Finding $\text{Res}(f,0)$ where $f(z)=\frac{1}{z^2\sin(z)}$

Question

I am trying to determine the residue of $z=0$ where $f(z)=\frac{1}{z^2\sin(z)}$.

I have determined that $z=0$ is a pole of order $3$. Hence to compute the residue, I use $$\text{Res}(f,0)=\frac{1}{2}\lim_{z\to 0}\frac{\partial^2}{\partial z^2}\left(\frac{z}{\sin(z)}\right).$$ I am convinced I am doing something incorrect, as the calculations become very convoluted. I have computed that $$\frac{\partial^2}{\partial z^2}=\frac{z\sin^3(z)-2\sin^2(z)\cos(z)+2z\sin(z)\cos^2(z)}{\sin^4(z)},$$ but am unsure of how to further compute the residue, as I'm unable to solve this limit.

edit

I have solved the problem via the repeated use of L'Hopitals rule, but this took the work of computing some ugly limits. Is there another way?

Answer 1

$$\sin z=z-\dfrac{1}{3!}z^3+\dfrac{1}{5!}z^5-\dfrac{1}{7!}z^7+\cdots$$ then \begin{align} \dfrac{1}{z^2\sin z} &= \dfrac{1}{z^3\left(1-\dfrac{1}{3!}z^2+\dfrac{1}{5!}z^4-\dfrac{1}{7!}z^6+\cdots\right)} \\ &= \dfrac{1}{z^3}\left(1+\dfrac{1}{6}z^2+(\dfrac{1}{36}-\dfrac{1}{120})z^4+\cdots\right) \\ &= \dfrac{1}{z^3}+\dfrac{1}{6z}+\dfrac{7z}{120}+\cdots \end{align} s0 $a_{-1}=\dfrac16$.

Answer 2

$\frac{\partial^2}{\partial z^2}(\frac z{\sin z})=\frac{\partial}{\partial z}\frac{\sin z-z\cos z}{\sin^2 z}=\frac{(\sin z-z\cos z)2\sin z\cos z+z\sin^3 z}{\sin^4 z}=\frac{2\cos z(\sin z-z\cos z)}{\sin^3 z}+\frac z{\sin z}=\frac{2\cos z}{\sin^2 z}-\frac{2z\cos^2 z}{\sin^3 z}+\frac z{\sin z}$.
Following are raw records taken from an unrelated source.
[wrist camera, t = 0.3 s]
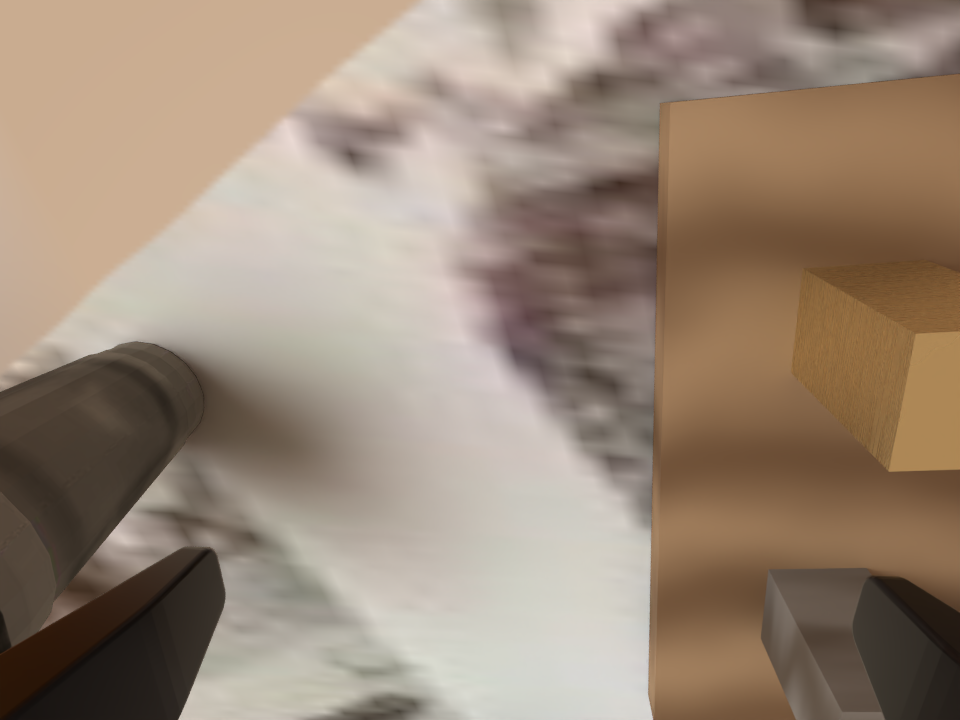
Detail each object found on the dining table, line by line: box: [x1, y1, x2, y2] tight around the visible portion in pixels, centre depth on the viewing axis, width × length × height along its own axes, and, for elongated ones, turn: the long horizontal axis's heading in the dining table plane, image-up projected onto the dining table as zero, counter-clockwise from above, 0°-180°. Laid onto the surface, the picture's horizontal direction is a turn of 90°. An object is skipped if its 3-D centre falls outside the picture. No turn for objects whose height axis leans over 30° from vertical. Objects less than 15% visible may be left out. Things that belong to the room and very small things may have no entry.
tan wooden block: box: [791, 260, 960, 472], centre depth 16 cm, size 4×4×6 cm
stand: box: [648, 74, 960, 720], centre depth 19 cm, size 26×12×8 cm, turn 6°
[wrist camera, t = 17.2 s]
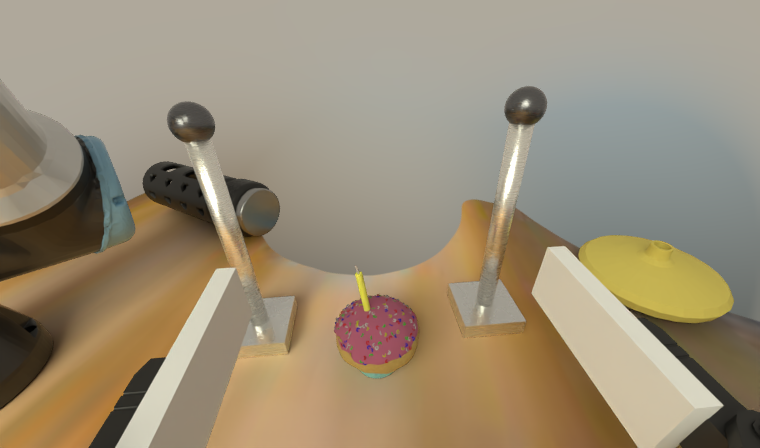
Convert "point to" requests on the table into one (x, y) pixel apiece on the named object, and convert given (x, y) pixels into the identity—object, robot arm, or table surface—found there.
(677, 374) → the robot arm
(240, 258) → the post
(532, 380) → the table surface
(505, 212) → the post
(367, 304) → the cupcake
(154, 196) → the muzzle brake
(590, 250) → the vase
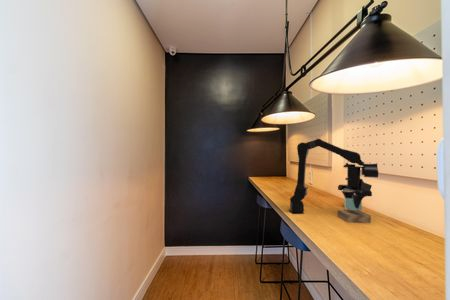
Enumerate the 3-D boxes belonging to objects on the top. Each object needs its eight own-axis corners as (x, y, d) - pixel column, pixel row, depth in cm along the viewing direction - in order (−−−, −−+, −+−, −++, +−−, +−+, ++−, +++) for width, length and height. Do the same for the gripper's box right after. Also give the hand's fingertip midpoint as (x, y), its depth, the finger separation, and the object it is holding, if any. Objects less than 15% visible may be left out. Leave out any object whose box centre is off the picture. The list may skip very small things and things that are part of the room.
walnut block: (348, 223, 109) (348, 215, 109) (338, 217, 119) (338, 209, 119) (370, 223, 109) (370, 215, 109) (358, 217, 119) (358, 210, 119)
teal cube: (352, 210, 112) (352, 200, 112) (345, 207, 117) (345, 198, 117) (361, 210, 112) (361, 200, 112) (355, 207, 117) (355, 198, 117)
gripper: (382, 178, 106) (382, 211, 106) (356, 174, 124) (356, 202, 124) (360, 178, 105) (360, 211, 105) (337, 174, 124) (337, 202, 123)
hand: (353, 206), depth 114 cm, fingers closed on teal cube, 5 cm apart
Now for the middle term (as the other two are easier) , we use L'Hôpital's: $\frac{2\cos^2 z-4 z\cos z\sin z}{3\sin^2 z\cos z}=\frac{2\cos z}{3\sin^2 z}-\frac{4z}{3\sin z}$

Now for the first term (as the other is easy), L'Hôpital's again: $-\frac1{3\cos z}\to-\frac13$.

The limit of each term is now easy:

$-1-(-\frac13-\frac43)+1=\frac13$.

I get a limit of $\frac13$.